→ ENUNCIADO
No parecer abaixo, troque "Armada" por "Marinha" e reproduza o trecho de "Senhor Secretário de" a "Exercício INSTREX 02/97).".

→ TRECHO DO TEXTO
==*==
2º O acidente de que foi vítima o 1º MAR FZ (...) enquadra-se no condicionalismo descrito na conclusão anterior, o que impede a qualificação daquele militar como deficiente das Forças Armadas.
Texto Integral
Texto Integral: 
 
Senhor Secretário de Estado da Defesa Nacional,
Excelência:
I
 
A fim de ser produzido parecer nos termos do nº 4 do artigo 2º do Decreto-lei nº 43/76, de 20 de Janeiro, Vossa Excelência ordenou o envio à Procuradoria-Geral da República do processo respeitante ao 1º Marinheiro Fuzileiro (...).
Cumpre pois emiti-lo.
II
Seleccionam-se com relevância os seguintes elementos de facto constantes do processo:
           a) O militar em causa foi incorporado na Armada em 4 de Outubro de 1989, integrando pouco depois o corpo de fuzileiros. Desde 1994 que pertenceu ao Destacamento de Acções Especiais, participando nessa qualidade num exercício de tiro na Carreira de Tiro de Pinheiro da Cruz, a 13.3.97 (Série 1351 (TIREX) do Exercício INSTREX 02/97).
==*==
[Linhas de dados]
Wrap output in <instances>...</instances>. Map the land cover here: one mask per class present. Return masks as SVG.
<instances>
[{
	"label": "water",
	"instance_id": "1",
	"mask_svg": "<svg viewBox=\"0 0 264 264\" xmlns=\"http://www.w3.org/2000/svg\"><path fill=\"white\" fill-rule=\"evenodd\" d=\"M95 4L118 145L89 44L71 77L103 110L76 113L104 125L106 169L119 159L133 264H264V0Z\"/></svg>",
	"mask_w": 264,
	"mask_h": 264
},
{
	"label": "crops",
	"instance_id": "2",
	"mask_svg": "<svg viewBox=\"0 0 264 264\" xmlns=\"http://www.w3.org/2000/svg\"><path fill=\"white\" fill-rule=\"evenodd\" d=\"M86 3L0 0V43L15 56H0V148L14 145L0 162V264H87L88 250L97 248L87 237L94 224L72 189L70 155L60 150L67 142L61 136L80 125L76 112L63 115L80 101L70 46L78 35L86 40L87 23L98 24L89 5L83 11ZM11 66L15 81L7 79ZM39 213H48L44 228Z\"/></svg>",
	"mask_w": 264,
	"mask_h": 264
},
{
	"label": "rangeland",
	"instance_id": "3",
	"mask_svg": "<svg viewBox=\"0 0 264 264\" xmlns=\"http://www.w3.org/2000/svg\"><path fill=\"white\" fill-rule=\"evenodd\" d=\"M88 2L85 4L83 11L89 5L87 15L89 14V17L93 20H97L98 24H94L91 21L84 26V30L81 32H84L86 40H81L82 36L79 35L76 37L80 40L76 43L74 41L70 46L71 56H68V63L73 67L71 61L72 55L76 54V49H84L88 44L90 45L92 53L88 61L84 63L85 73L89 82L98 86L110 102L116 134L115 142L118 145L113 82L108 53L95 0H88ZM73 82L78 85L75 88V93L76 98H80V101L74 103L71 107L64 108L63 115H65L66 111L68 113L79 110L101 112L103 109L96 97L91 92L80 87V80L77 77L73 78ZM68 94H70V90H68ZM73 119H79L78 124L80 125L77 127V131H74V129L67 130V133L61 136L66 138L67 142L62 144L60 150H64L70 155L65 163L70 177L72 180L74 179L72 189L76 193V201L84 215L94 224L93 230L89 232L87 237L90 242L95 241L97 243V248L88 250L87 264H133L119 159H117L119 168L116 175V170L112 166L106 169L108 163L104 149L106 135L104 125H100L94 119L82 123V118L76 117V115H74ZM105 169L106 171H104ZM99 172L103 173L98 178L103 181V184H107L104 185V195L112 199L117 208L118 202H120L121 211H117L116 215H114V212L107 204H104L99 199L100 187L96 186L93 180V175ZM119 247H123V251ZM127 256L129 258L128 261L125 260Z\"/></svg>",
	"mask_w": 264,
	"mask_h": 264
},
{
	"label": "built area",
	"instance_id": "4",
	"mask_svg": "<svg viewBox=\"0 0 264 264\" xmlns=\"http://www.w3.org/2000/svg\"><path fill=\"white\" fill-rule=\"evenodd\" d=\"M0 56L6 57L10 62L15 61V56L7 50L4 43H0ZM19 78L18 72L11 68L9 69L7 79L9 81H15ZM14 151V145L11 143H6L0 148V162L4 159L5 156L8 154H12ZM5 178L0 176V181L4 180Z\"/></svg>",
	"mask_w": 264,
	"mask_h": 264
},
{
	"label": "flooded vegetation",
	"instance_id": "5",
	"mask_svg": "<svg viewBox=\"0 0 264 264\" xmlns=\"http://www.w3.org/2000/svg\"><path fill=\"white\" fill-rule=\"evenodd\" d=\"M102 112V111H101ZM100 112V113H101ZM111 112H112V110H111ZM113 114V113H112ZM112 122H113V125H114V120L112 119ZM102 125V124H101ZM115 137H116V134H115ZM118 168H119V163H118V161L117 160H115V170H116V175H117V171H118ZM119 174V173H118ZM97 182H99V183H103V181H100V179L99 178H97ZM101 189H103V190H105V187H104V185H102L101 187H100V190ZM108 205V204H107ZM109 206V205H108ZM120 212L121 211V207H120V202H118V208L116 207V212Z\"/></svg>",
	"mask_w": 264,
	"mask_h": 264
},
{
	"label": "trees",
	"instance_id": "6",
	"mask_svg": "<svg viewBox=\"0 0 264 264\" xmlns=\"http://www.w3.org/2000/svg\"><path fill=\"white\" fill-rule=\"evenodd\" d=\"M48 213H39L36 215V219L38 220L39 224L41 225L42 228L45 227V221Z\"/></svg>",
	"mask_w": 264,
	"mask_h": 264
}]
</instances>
==*==
→ RESPOSTA DO EXERCÍCIO
Senhor Secretário de Estado da Defesa Nacional,
Excelência:
I
 
A fim de ser produzido parecer nos termos do nº 4 do artigo 2º do Decreto-lei nº 43/76, de 20 de Janeiro, Vossa Excelência ordenou o envio à Procuradoria-Geral da República do processo respeitante ao 1º Marinheiro Fuzileiro (...).
Cumpre pois emiti-lo.
II
Seleccionam-se com relevância os seguintes elementos de facto constantes do processo:
           a) O militar em causa foi incorporado na Marinha em 4 de Outubro de 1989, integrando pouco depois o corpo de fuzileiros. Desde 1994 que pertenceu ao Destacamento de Acções Especiais, participando nessa qualidade num exercício de tiro na Carreira de Tiro de Pinheiro da Cruz, a 13.3.97 (Série 1351 (TIREX) do Exercício INSTREX 02/97).